Fairy tales, myths, and legends do not simply fade into memory when told. They persist, hungry to be reenacted, demanding their endings again and again. And those caught within are doomed to play their parts—until death closes the book, only for it to open once more.
Cipher, armed with a runed scythe and guided by a strange mechanical companion, travels between these tales. His purpose is not to slay every beast or save every victim, but to break the tyranny of narrative inevitability. To give those inside a chance to live beyond the script.
But his defiance does not go unnoticed. Shadows called the Fades—watchers, enforcers, and reminders of how “the story must go”—haunt his every step. They whisper the endings into the ears of the doomed. They warp forests, bend houses, and shape monsters to keep tales on track. They are both chorus and jailors.
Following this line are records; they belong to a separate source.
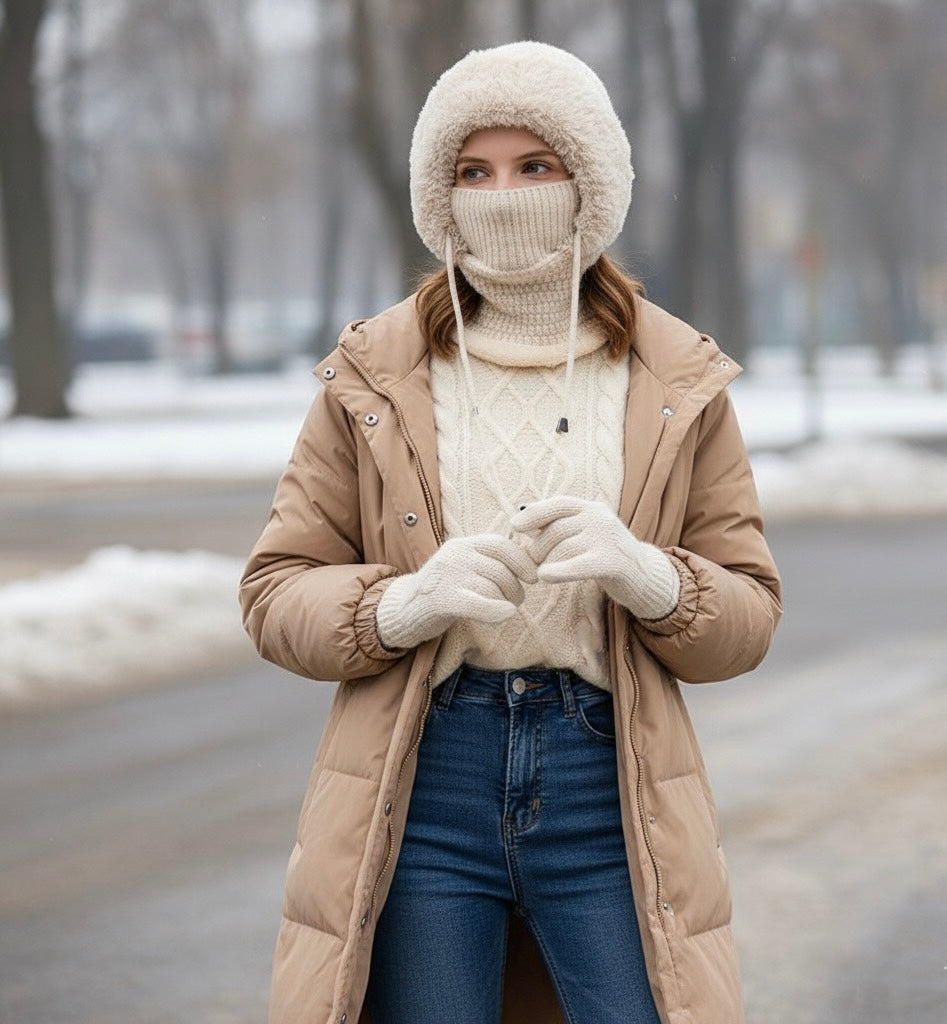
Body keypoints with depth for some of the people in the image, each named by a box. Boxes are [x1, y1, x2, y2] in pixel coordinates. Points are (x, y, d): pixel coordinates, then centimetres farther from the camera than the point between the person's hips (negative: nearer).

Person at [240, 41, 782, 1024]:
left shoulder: (679, 382, 7)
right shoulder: (372, 374, 5)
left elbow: (749, 613, 6)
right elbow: (273, 591, 4)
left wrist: (644, 576, -16)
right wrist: (406, 603, -16)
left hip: (609, 791, 0)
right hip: (417, 793, 0)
Cipher’s journey begins with Red Riding Hood, but her tale is only the first thread pulled loose from a greater tapestry. There are other children, other stories, other Wolves. Each tale resists change, and each carries its own monstrous incarnation of inevitability: a Beast that insists on its script being fulfilled.
Yet Cipher’s mission is more than mercy. Each story he bends ripples outward, weakening the hold of the narrative across the world. The Gods themselves—distant, fractured voices tied to creation—offer glimpses of truth: stories are not chains unless people believe they must be. To break one story is to challenge the order of all stories. And that is a dangerous act.
As Cipher and those who begin to follow him carve new paths, they draw closer to a terrible realization:
The Fades are not mere monsters. They are the audience. They are the echo of us, the watchers who demand tragedy, who hunger for endings, who consume stories without thought of the lives inside them.
To free the world, Cipher must face not only the myths and the Fades, but also the very hunger of story itself. A hunger that will never stop unless someone teaches it—like he taught his students — a life is more than its ending.